Opinion: Solar arrays do not belong on open agricultural lands

In regard to all of the solar controversy going on in our world: This is pretty much my response to an e-mail I received pertaining to PSB Docket 8523: The power plant that is proposed for development at 820 Field Days Road in New Haven is seven times the size that our town plan allows. I feel very strongly on my position of responsibility.
• Responsible installation. Stop using green fields. There are plenty of rooftops that can be used to place solar panels on. Yes, it would involve a little more expense and work to reinforce these structures, but save our land. Field Days, Four Hills, Misty Knoll all have plenty of existing rooftops that could support substantial power plants. New construction should be mandated to have solar panels on their roofs. Misty Knoll is builing a new barn as we speak — will it have panels? Four Hills is rumored to be building a new barn. Will it have panels?
• Responsibility to plant and maintain screening. If rooftops are used, this would not be an issue. But since there are power plants already in place in our fields, there is little or no screening in place, and what is, is a joke. Trees could easily be placed around these power plants to hide them.

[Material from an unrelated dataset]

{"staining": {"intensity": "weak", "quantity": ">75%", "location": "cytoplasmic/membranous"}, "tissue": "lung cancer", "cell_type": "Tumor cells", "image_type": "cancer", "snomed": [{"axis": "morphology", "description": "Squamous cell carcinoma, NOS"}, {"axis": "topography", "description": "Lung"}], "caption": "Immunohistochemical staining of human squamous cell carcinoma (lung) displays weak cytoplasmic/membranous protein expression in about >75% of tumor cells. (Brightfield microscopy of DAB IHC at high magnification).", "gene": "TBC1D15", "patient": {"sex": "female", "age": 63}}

• Resposibility to remove. When existing developers sell their projects and are down the road (even if they still own them), and there is no recycle program for these materials, who is going to take care of obsolete power plants and be responsible to make sure the materials are disposed of in a responsible fashion?
• Responsible for wear and tear on town roads. Take Campground Road, for example. Look at what happens to a road with large, heavy trucks coming and going from one spot. We are not only talking about the power plant going in at Field Days Road, but another proposed to go in north of West Cemetery and Quaker Village Road. Who will be responsible to bring the roads back to what they were before construction started? Pike Industries supposedly has an “agreement” with the town to maintain that road. Hmm.

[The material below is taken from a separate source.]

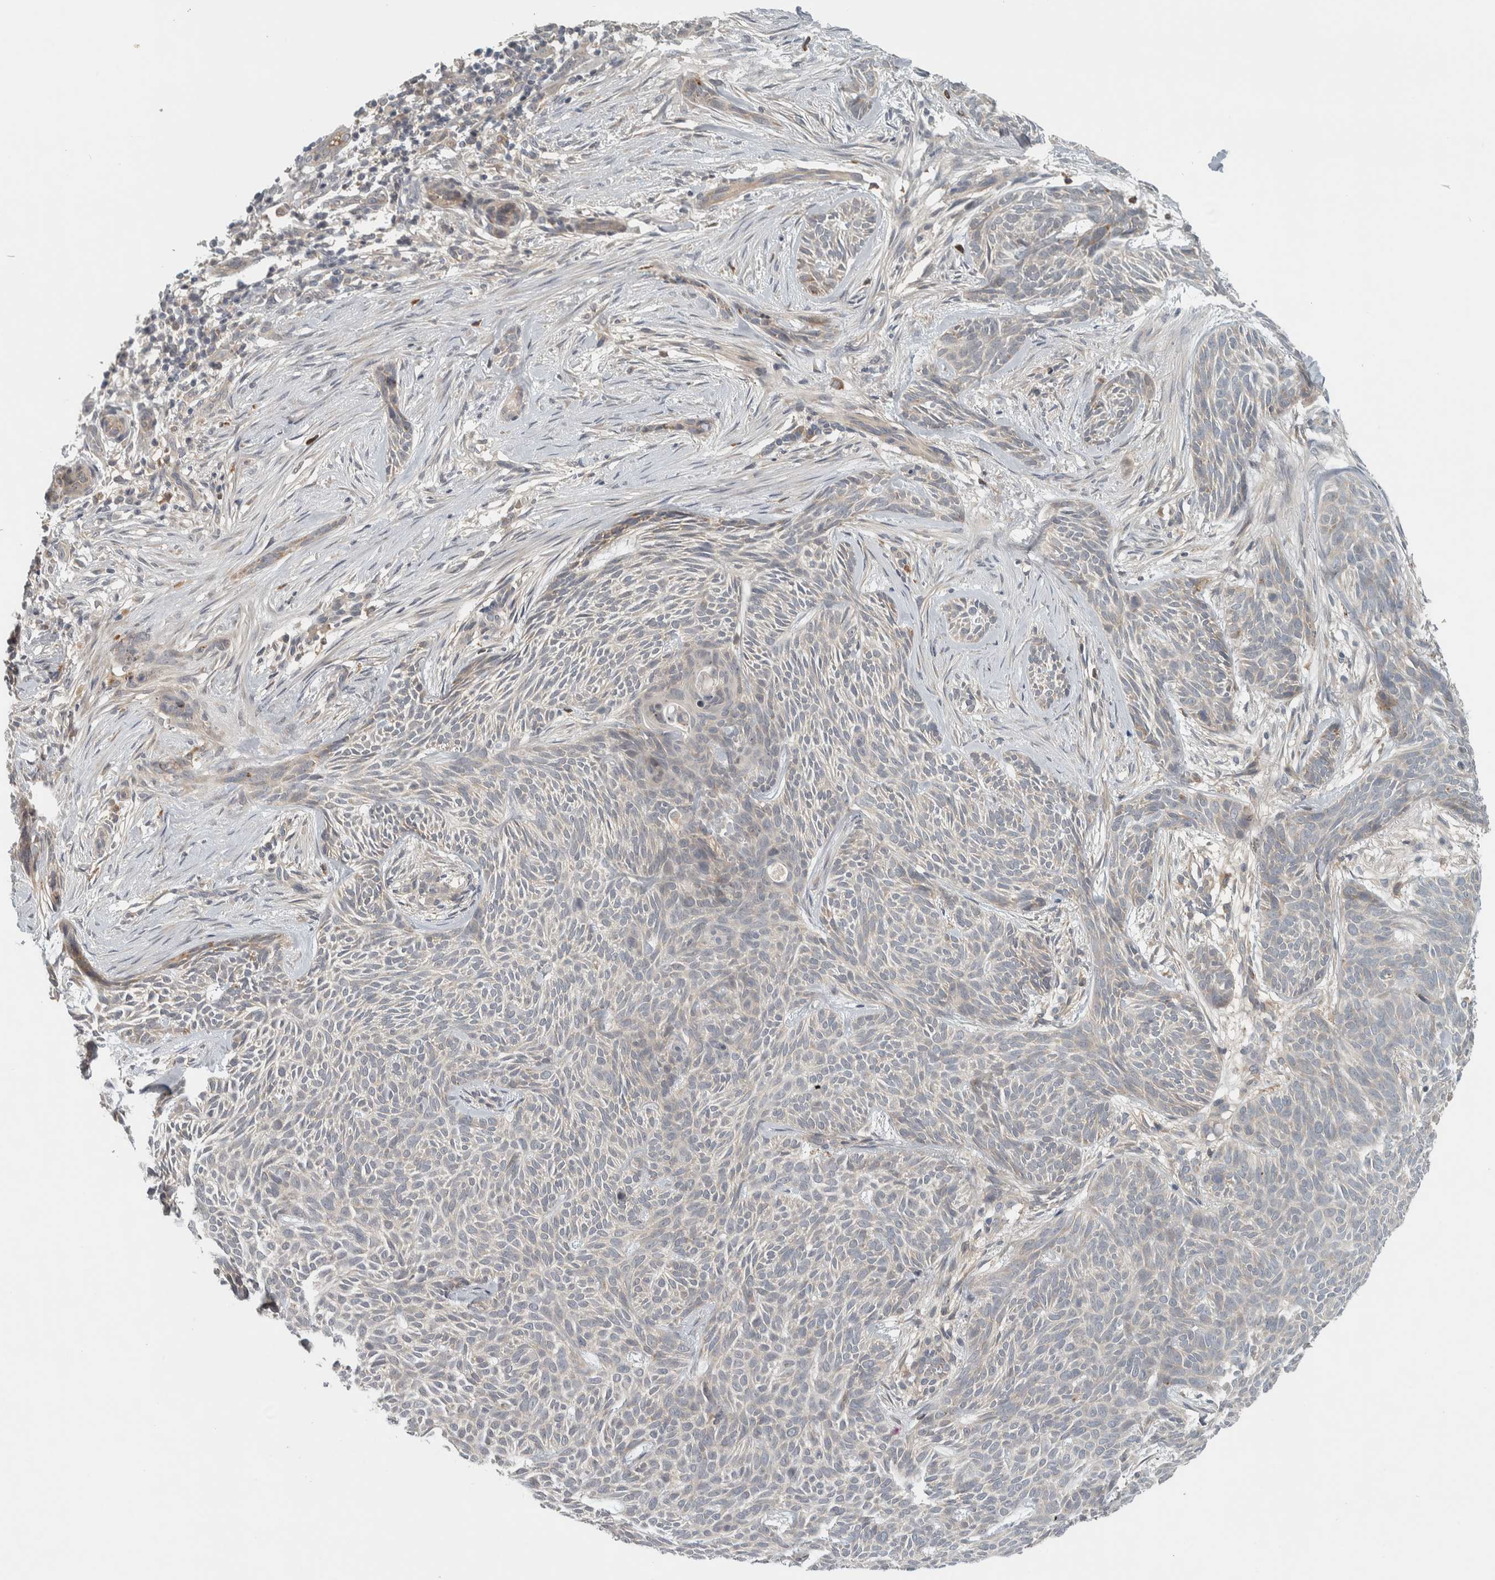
{"staining": {"intensity": "weak", "quantity": "<25%", "location": "cytoplasmic/membranous"}, "tissue": "skin cancer", "cell_type": "Tumor cells", "image_type": "cancer", "snomed": [{"axis": "morphology", "description": "Basal cell carcinoma"}, {"axis": "topography", "description": "Skin"}], "caption": "Tumor cells are negative for brown protein staining in skin cancer (basal cell carcinoma).", "gene": "ADPRM", "patient": {"sex": "female", "age": 59}}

• Responsibility for our birds and wildlife. How are these power plants being placed in green fields going to affect our grassland birds, migrating geese, etc.? At our property we have nesting eagles nearby that frequent our fields, plus nesting hawks, herons and ducks, and we are in direct migration for geese from Dead Creek to Otter Creek. Will these power plants in fields where the birds either land to rest or fly over affect their migration?
• Responsibility for time spent, stress, strain, pain and suffering these irresponsible situations are creating for not only my entire neighborhood from Twitchell Hill to Field Days Road to Otter Creek Highway to Pearson Road, but our entire state. I have people commenting from Island Pond to Williamstown to Bennington.
• Responsibility to look at these power plants for what they are: not arrays, not farms, but commercial power plants. And if they are going to stay in fields, put them in the commercial corridor with ample screening.
These are many people’s feelings, not just mine! Ninety-eight percent of the people I talk to feel this way. Just as an example, look at the ratio of for and against at the public hearing the other night.
I appreciate the kind, caring people solar developer Nathaniel Vandal of Green Peak Solar and his partner are, but why are they being so irresponsible by putting a commercial power plant on agricultural land that feeds a neighbor’s cows?